Over the past week, Stockholm has hosted peace talks between Yemen’s warring parties: the Houthi delegation, and the internationally recognized government. The negotiations resulted in an arrangement for a prisoner-swap, a ceasefire in the port city of Hodeidah, and preliminary steps to establish humanitarian corridors throughout Taiz province. Still, although exceeding expectations, progress resulting from the negotiations in Stockholm does not match what is needed to counter the entirety of the humanitarian crisis. In spite of the tough road ahead, the resultant agreement is a good start that will probably be built upon in further talks, with the end goal of finding a political solution. While fruitful, this most recent round of talks between the dueling sides is best understood as a confidence-building exercise, and a trial run for the negotiators’ most recent mediation strategy. 

At the outset of the negotiations, the parties focused on the exchange of each side’s respective prisoners.  The eventual agreement that all 16,000 detainees will be released in January 2019 was the first sign that negotiators in Stockholm would walk-away with tangible success.  The deal will help thousands of Yemeni families reunite with their captured relatives and alleviate part of Yemen’shumanitarian crisis. With the swap’s deadline occurring only one week before the expected commencement of the next round of negotiations – successful follow through on this agreement could give mediators the momentum they need to trudge toward more agreements.

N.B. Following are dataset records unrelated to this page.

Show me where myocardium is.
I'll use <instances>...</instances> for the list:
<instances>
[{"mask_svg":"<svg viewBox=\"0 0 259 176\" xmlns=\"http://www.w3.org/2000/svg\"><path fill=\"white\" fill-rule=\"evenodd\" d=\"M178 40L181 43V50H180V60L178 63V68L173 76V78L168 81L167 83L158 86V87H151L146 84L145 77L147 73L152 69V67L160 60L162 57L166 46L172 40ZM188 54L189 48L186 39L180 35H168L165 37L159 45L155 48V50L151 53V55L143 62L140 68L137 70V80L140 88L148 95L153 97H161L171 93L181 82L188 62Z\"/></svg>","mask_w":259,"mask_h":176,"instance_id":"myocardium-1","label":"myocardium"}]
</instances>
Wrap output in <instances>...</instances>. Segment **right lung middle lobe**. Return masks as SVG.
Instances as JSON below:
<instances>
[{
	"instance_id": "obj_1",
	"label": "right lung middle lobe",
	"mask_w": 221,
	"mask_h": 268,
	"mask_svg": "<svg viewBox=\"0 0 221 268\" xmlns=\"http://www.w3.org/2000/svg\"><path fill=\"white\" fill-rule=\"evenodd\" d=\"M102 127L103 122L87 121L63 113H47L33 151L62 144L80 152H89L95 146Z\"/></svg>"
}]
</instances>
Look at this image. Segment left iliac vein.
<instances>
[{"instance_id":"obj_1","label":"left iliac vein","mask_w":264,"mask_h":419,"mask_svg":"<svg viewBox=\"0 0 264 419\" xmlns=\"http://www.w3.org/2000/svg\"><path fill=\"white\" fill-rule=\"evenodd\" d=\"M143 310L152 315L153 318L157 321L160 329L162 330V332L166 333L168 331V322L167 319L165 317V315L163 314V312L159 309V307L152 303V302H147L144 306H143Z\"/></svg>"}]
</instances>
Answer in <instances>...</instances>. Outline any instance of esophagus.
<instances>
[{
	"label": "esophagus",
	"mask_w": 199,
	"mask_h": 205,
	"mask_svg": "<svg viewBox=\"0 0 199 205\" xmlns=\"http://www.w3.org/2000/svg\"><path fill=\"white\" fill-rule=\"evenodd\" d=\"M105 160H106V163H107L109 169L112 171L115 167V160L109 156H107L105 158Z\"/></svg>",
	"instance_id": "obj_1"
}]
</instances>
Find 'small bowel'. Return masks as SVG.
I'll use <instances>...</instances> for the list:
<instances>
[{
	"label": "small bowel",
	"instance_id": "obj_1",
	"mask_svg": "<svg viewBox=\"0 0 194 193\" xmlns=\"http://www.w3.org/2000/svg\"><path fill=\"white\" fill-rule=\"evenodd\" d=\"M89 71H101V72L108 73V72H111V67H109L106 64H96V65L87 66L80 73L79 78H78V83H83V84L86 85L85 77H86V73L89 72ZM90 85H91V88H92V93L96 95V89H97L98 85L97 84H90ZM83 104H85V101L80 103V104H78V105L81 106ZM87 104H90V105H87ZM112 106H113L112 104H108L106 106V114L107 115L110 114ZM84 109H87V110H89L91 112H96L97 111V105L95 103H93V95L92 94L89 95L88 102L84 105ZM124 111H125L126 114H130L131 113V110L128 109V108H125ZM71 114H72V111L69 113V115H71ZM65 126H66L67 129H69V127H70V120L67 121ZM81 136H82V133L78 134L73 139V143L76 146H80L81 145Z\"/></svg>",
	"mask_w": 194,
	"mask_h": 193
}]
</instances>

Building on the success of negotiating the prisoner swap, participants also reached a satisfactory settlement regarding the disputed port city of Hodeidah. According to the agreement’s text, there will be redeployment of both Houthi and government forces. To mitigate potential disruptions, this process is organized to occur over two phases. Phase one gives fighters on opposing sides 14 days to cease operations on the main highway connecting Sana’a and Hodeidah. Their absence is intended to allow for the smooth passage of goods and peoples between the two cities.  In phase II, the fighters of both parties will vacate Hodeidah and its seaport altogether, with the Houthis exiting North, while the Hadi government’s troops do the opposite.  If all goes according to plan, this will be complete 21 days after the agreement’s initial signing. Filling the void left by fighters, the UN will have an observatory role during this process, during which local troops approved by both parties will proceed to secure the city and seaport.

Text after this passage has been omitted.